La Cour de cassation a précisé dans un arrêt du 20 mars 2019 les conséquences de l’absence de signature du protocole d’accord préélectoral ou PAP (Cass. Soc. 20 mars 2019 n°18-60063). Ainsi, lorsque le PAP ne remplit pas la condition exigée de double majorité, il n’est pas valide au sens de l’ancien article L. 2314-3-1 du code du travail et ne peut donc pas s’appliquer. Dans ce cas, l’employeur peut unilatéralement fixer les modalités de l’élection, telles que les dates de dépôt de candidature, qui ne relèvent pas de la compétence de l’administration du travail (la Direccte). Il doit seulement veiller à respecter les principes généraux du droit électoral.

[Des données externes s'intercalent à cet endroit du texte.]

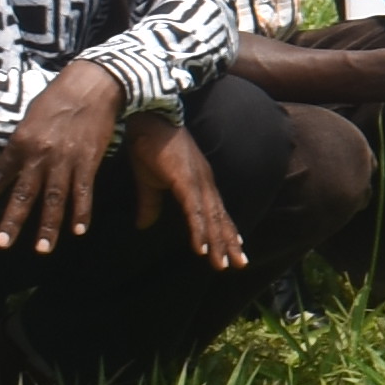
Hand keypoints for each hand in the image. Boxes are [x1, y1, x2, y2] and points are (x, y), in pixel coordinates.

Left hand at [0, 60, 128, 252]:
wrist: (91, 87)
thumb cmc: (57, 99)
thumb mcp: (28, 119)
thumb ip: (19, 145)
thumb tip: (8, 167)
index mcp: (21, 143)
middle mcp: (40, 156)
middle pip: (24, 195)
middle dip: (12, 221)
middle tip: (1, 244)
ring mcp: (65, 161)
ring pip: (54, 200)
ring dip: (48, 226)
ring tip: (42, 248)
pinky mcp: (88, 162)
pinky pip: (83, 193)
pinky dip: (81, 213)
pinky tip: (78, 231)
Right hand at [134, 108, 245, 274]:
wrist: (146, 120)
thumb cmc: (149, 146)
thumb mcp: (149, 181)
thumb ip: (150, 204)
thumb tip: (144, 225)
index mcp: (199, 182)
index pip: (216, 212)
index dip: (225, 231)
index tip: (235, 250)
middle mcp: (204, 183)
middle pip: (220, 217)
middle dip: (229, 242)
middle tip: (240, 264)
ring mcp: (197, 181)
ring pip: (211, 217)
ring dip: (217, 242)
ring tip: (223, 263)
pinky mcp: (184, 179)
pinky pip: (193, 209)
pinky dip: (199, 229)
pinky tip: (201, 247)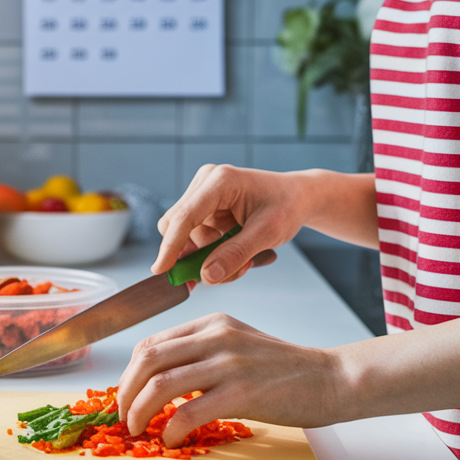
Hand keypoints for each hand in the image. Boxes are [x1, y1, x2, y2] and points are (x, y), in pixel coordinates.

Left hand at [116, 313, 346, 442]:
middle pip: (148, 360)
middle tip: (122, 417)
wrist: (332, 379)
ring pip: (161, 384)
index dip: (129, 373)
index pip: (151, 343)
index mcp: (212, 323)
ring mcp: (229, 362)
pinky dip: (171, 428)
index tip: (125, 396)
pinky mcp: (243, 391)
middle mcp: (216, 337)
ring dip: (140, 411)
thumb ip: (201, 355)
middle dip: (126, 392)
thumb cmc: (284, 371)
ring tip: (137, 430)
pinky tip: (170, 439)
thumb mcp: (238, 347)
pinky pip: (189, 411)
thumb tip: (160, 383)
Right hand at [154, 165, 315, 283]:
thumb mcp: (268, 233)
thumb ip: (236, 254)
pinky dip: (211, 253)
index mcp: (220, 181)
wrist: (298, 196)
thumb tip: (207, 276)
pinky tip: (236, 254)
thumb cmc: (287, 207)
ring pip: (186, 238)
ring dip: (208, 258)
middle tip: (221, 277)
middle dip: (195, 257)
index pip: (185, 218)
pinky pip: (195, 239)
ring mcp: (202, 194)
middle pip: (176, 228)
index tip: (160, 271)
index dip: (170, 247)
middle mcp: (205, 183)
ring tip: (244, 263)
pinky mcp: (204, 208)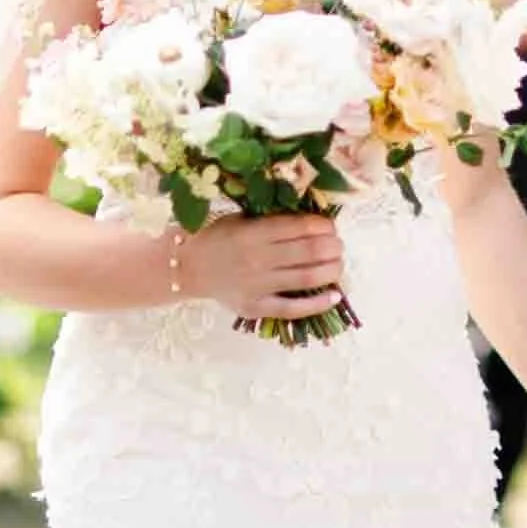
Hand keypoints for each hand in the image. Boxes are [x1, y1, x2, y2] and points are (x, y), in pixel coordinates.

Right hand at [177, 214, 343, 321]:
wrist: (187, 267)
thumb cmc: (217, 238)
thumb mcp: (240, 219)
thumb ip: (271, 220)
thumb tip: (312, 221)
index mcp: (253, 232)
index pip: (299, 227)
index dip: (322, 226)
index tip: (332, 226)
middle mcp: (258, 258)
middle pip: (308, 252)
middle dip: (332, 247)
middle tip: (339, 245)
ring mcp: (258, 285)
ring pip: (306, 278)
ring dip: (331, 270)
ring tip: (339, 264)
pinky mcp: (256, 307)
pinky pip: (292, 308)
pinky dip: (317, 303)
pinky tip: (335, 296)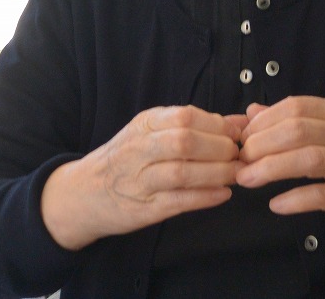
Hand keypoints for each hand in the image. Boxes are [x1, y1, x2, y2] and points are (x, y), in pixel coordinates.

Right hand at [41, 105, 247, 249]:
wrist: (82, 194)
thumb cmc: (128, 159)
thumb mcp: (154, 132)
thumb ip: (198, 126)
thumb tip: (243, 121)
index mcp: (145, 124)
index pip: (186, 116)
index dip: (217, 125)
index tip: (236, 133)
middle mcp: (139, 148)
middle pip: (185, 142)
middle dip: (219, 148)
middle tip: (238, 155)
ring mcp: (138, 180)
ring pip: (182, 172)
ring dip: (217, 173)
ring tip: (236, 174)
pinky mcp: (142, 208)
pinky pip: (177, 201)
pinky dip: (204, 197)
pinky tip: (223, 194)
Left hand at [236, 96, 324, 240]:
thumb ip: (294, 119)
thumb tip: (252, 112)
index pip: (296, 106)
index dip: (264, 120)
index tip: (244, 136)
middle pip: (297, 129)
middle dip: (261, 144)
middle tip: (241, 160)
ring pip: (308, 158)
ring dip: (271, 168)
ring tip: (247, 179)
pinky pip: (322, 194)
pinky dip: (295, 199)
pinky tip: (276, 204)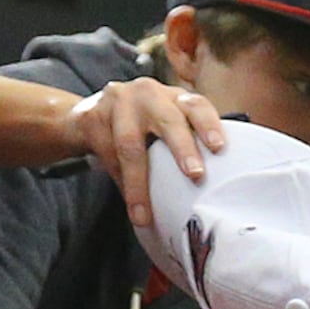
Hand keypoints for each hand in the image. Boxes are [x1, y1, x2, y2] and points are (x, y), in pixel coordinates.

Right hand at [60, 78, 227, 235]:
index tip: (219, 147)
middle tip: (195, 175)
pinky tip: (126, 202)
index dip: (209, 124)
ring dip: (138, 183)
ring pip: (130, 144)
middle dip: (183, 148)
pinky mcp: (92, 116)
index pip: (196, 105)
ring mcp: (119, 102)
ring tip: (144, 214)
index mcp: (173, 97)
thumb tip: (208, 193)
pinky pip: (106, 154)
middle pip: (168, 120)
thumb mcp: (165, 126)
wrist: (89, 114)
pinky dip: (118, 182)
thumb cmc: (139, 125)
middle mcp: (149, 94)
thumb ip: (186, 145)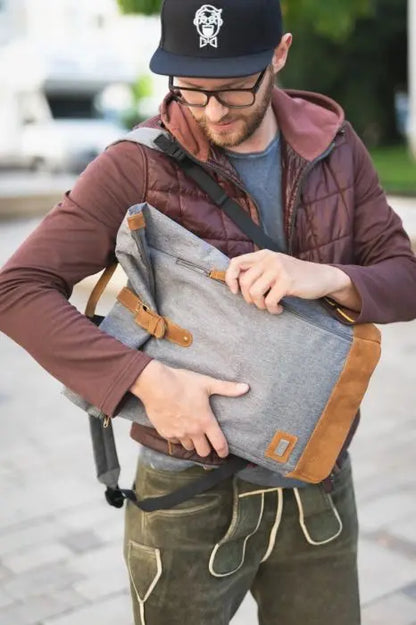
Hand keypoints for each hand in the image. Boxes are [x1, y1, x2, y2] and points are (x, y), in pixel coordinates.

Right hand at [130, 360, 249, 457]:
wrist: (155, 384)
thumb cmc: (182, 382)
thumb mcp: (207, 383)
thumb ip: (227, 388)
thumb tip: (246, 388)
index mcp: (205, 421)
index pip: (218, 444)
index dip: (224, 451)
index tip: (225, 454)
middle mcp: (193, 431)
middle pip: (203, 452)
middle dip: (207, 449)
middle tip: (207, 442)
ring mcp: (178, 433)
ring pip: (188, 447)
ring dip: (192, 443)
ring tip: (193, 435)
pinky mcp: (165, 432)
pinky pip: (174, 441)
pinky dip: (178, 438)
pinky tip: (178, 428)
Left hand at [225, 250, 357, 313]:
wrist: (323, 277)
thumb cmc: (296, 276)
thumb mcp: (275, 267)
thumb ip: (258, 271)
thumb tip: (235, 283)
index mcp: (263, 254)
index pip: (235, 263)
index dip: (230, 278)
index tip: (235, 291)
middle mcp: (269, 259)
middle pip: (244, 282)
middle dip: (248, 298)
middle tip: (260, 303)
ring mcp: (278, 269)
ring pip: (254, 293)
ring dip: (260, 305)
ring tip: (270, 306)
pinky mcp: (287, 281)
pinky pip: (269, 301)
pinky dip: (273, 309)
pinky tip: (280, 309)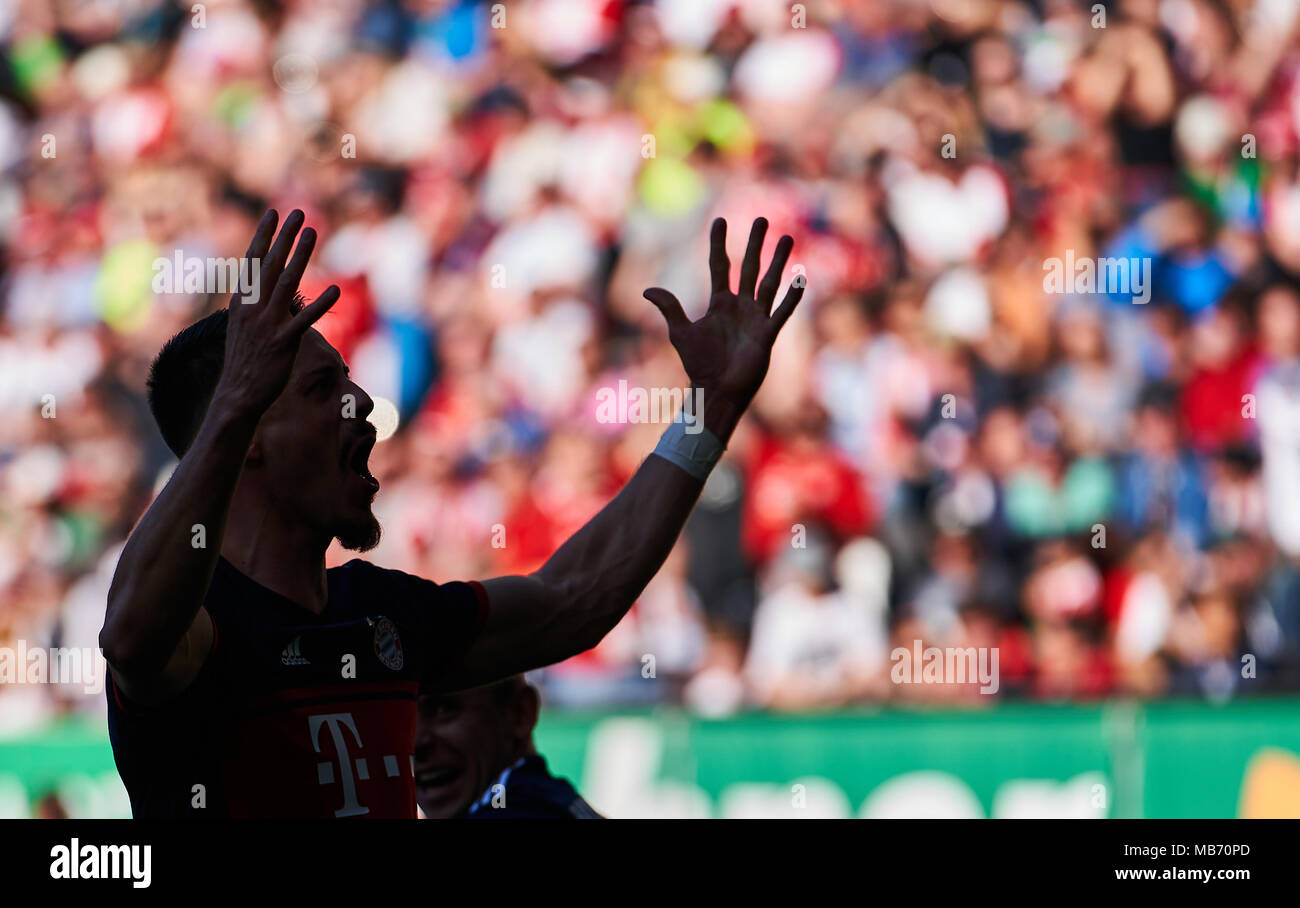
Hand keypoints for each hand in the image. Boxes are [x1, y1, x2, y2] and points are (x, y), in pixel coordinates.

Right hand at [213, 209, 338, 417]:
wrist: (237, 395)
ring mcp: (267, 324)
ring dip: (300, 256)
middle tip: (298, 211)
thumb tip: (267, 289)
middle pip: (271, 264)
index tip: (273, 213)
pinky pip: (304, 320)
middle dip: (284, 236)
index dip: (264, 236)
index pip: (253, 261)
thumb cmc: (245, 361)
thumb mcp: (244, 326)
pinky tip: (336, 289)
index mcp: (241, 301)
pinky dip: (320, 305)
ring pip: (286, 283)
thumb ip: (255, 304)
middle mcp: (252, 308)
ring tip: (312, 233)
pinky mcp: (283, 343)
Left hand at [643, 217, 803, 435]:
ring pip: (769, 283)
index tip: (719, 221)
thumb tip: (647, 290)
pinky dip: (791, 296)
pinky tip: (801, 278)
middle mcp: (740, 306)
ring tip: (786, 238)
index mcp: (720, 303)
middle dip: (755, 244)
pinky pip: (781, 311)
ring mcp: (756, 318)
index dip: (719, 244)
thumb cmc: (699, 364)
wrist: (717, 390)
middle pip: (750, 267)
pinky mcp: (767, 334)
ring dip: (777, 261)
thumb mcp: (681, 333)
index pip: (720, 266)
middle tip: (762, 219)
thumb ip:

Le même principe pourrait s’appliquer aux élections du CSE, puisque l’article L. 2314-28 du Code du travail prévoit que les modalités sur lesquelles aucun accord n’a pu intervenir peuvent être fixées par une décision du juge judiciaire. Il n’impose pas la saisine du juge. Dès lors, celui-ci ne serait saisi qu’en cas de contestation de la décision prise par l’employeur.